REPORTER: I have a question on a different topic. In a press conference on November 23, Mr. Yukiya Amano, Director General of the International Atomic Energy Agency (IAEA), stated that the nuclear-related commitments undertaken by Iran with six countries in Europe and North America are being implemented. On the other hand, President Trump of the United States stated in October that he did not recognize that commitments were being implemented. This indicates a large discrepancy between the U.S. President and the IAEA, which is the verification and monitoring body, concerning the implementation of the agreement by Iran. Is it the view of the Government of Japan that Iran is implementing its nuclear-related commitments under the agreement?

CHIEF CABINET SECRETARY SUGA: Firstly, it is the case that the IAEA has issued a number of reports by the Director General concerning verification and monitoring of Iran’s commitments under the Joint Comprehensive Plan of Action (JCPOA), including the report that was issued on November 13. Meanwhile, President Trump referred to the JCPOA in the Iran strategy speech he gave in October.
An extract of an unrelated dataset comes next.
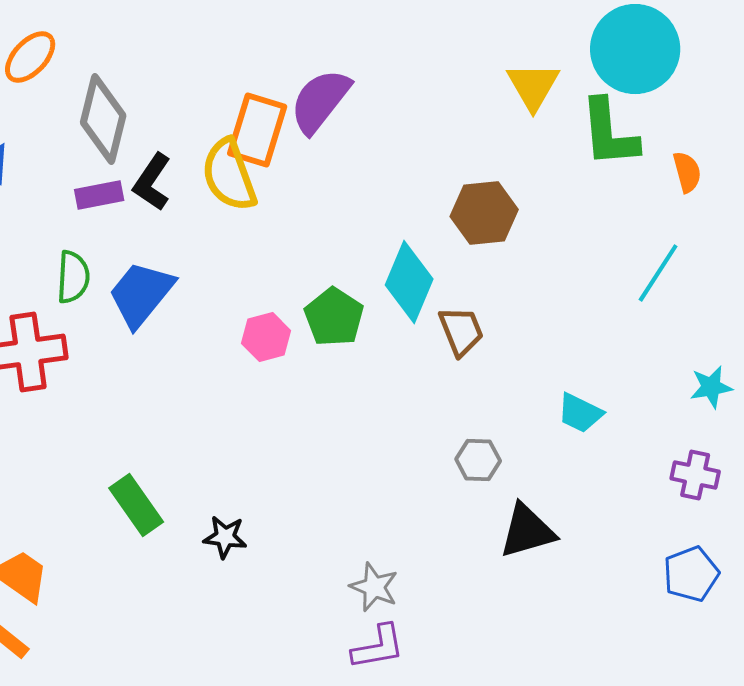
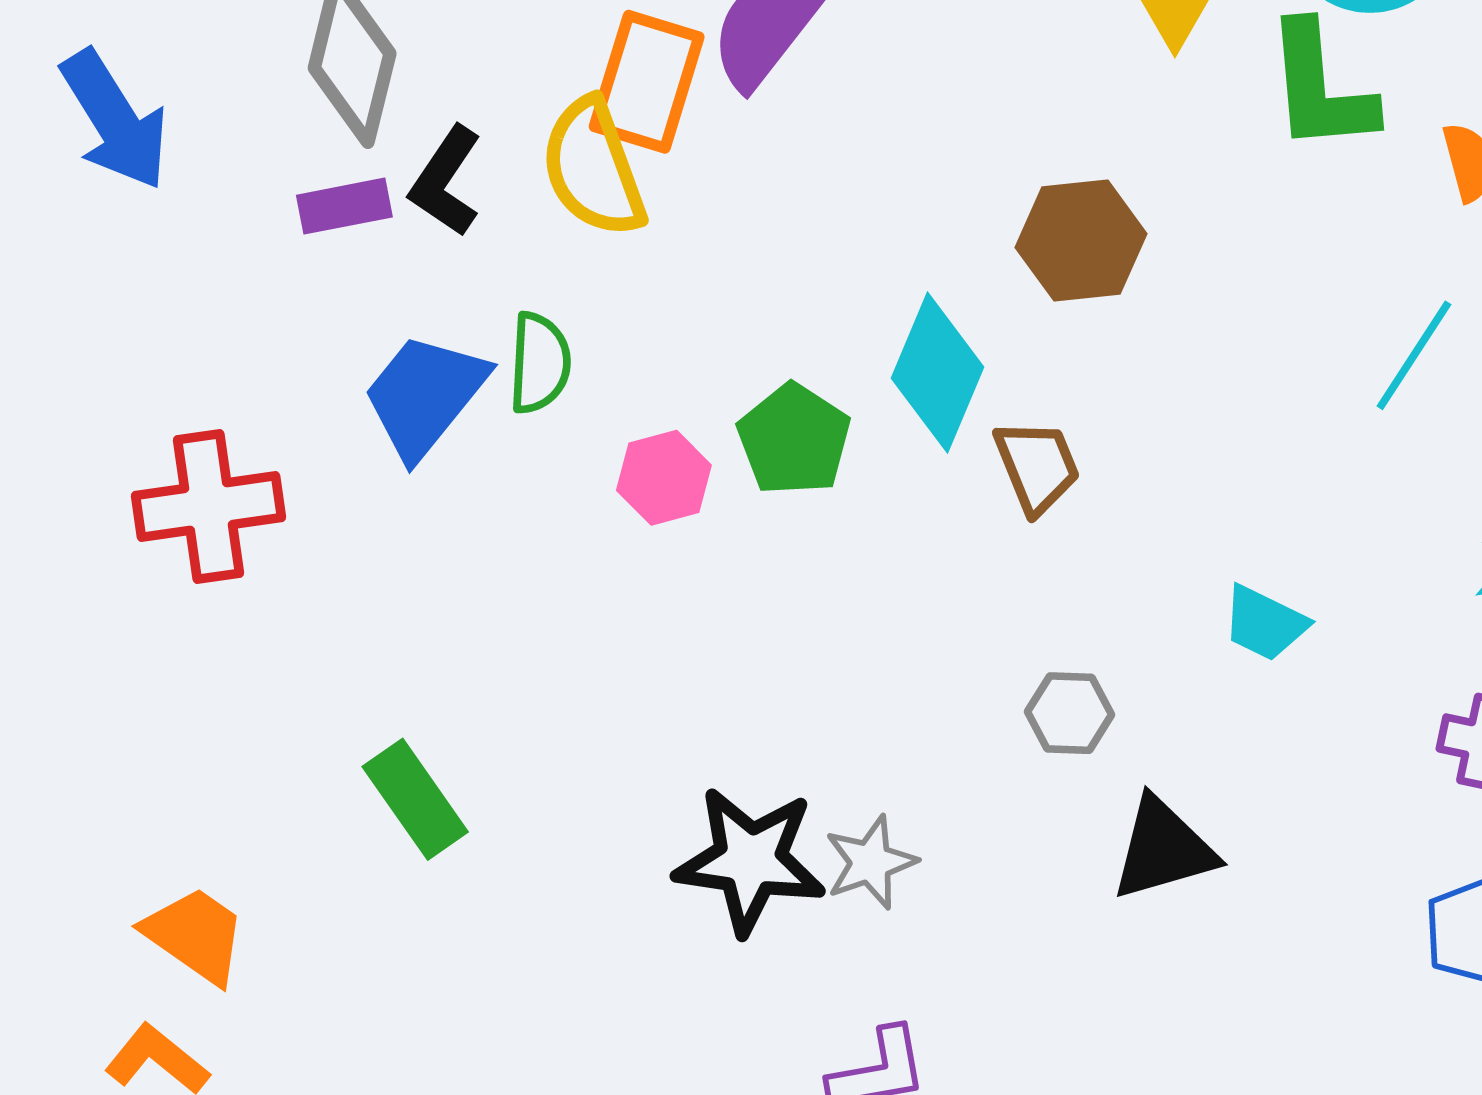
green semicircle: (73, 277) -> (540, 363), moved
black star: (225, 537) -> (750, 860), moved, size x1.8
gray star: (374, 587) -> (871, 862), moved, turned 30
It is the Government’s understanding that it is not necessarily the view of the Government of the United States that Iran is not implementing its commitments under the agreement. Japan expects that the parties to the agreement will continue to implement the commitments and will continue to call on Iran to play a constructive role towards regional stability, including implementing its commitments under the agreement.